TEXTAUSZUG:

Aller guten Dinge sind drei
SAULHEIM (29. September 2023). Gerne erinnert man sich an ein Konzert im diesjährigen Rheingau Musik Festival, das den Titel „Bei Bach zu Hause“ trug und in dem unter anderem der Blockflötist Maurice Steger die Musik des Thomaskantors so unglaublich virtuos interpretierte. Im letzten Konzert der Internationalen Musiktage mitten in Rheinhessen „Furioso!Barock“ 2023 ging es thematisch ähnlich, aber noch einmal ein wenig intimer zu: „Ein Abend bei Familie Bach“. Und mit Klaus Mertens und Ton Koopman waren es offenbar zwei enge Freunde dieser Familie, die einen dazu einluden.

ARBEITSANWEISUNG 1:
Welches Instrument spielt Maurice Steger laut dem Konzertbericht?
ARBEITSANWEISUNG 2:
Übertragen Sie sämtliche Zeilen der nachfolgenden Auflistung in eine JSON-Liste von Zeichenketten, je eine Zeichenkette pro Zeile und ohne Leerzeilen. Die Bilder sind dabei auszulassen.

BEREITGESTELLTE EINTRÄGE:

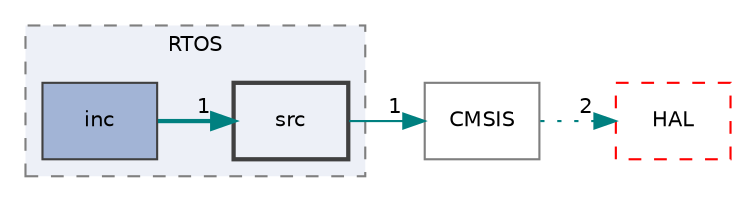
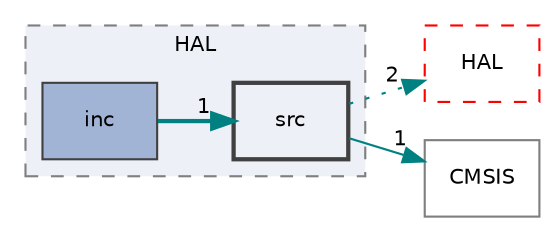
  digraph {
    compound=true
    fontname="DejaVu Sans"
    rankdir=LR
    node [color=grey25 fillcolor="#edf0f7" fontname="DejaVu Sans" fontsize=10 shape=box]
    edge [color=teal fontname="DejaVu Sans" fontsize=10 headlabel=1 labeldistance=1.5 labelfontname=Helvetica labelfontsize=10]
    n1 [fillcolor="#a2b4d6" label=inc style="filled,"]
    n2 [label=src style="filled,bold,"]
    n3 [color=red label=HAL style="dashed,"]
    n4 [color=grey50 label=CMSIS]
    subgraph cluster_1 {
      bgcolor="#edf0f7"
      fontsize=10
-     label=RTOS
+     label=HAL
      pencolor=grey50
      style="filled,dashed,"
      n1
      n2
    }
    n1 -> n2 [style=bold]
-   n4 -> n3 [headlabel=2 style=dotted]
+   n2 -> n3 [headlabel=2 style=dotted]
    n2 -> n4 [style=solid]
  }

VOLLSTÄNDIGE ANTWORT 1:
Maurice Steger ist Blockflötist; er spielt also die Blockflöte.

VOLLSTÄNDIGE ANTWORT 2:
[
  "  digraph {",
  "    compound=true",
  "    fontname=\"DejaVu Sans\"",
  "    rankdir=LR",
  "    node [color=grey25 fillcolor=\"#edf0f7\" fontname=\"DejaVu Sans\" fontsize=10 shape=box]",
  "    edge [color=teal fontname=\"DejaVu Sans\" fontsize=10 headlabel=1 labeldistance=1.5 labelfontname=Helvetica labelfontsize=10]",
  "    n1 [fillcolor=\"#a2b4d6\" label=inc style=\"filled,\"]",
  "    n2 [label=src style=\"filled,bold,\"]",
  "    n3 [color=red label=HAL style=\"dashed,\"]",
  "    n4 [color=grey50 label=CMSIS]",
  "    subgraph cluster_1 {",
  "      bgcolor=\"#edf0f7\"",
  "      fontsize=10",
  "-     label=RTOS",
  "+     label=HAL",
  "      pencolor=grey50",
  "      style=\"filled,dashed,\"",
  "      n1",
  "      n2",
  "    }",
  "    n1 -> n2 [style=bold]",
  "-   n4 -> n3 [headlabel=2 style=dotted]",
  "+   n2 -> n3 [headlabel=2 style=dotted]",
  "    n2 -> n4 [style=solid]",
  "  }"
]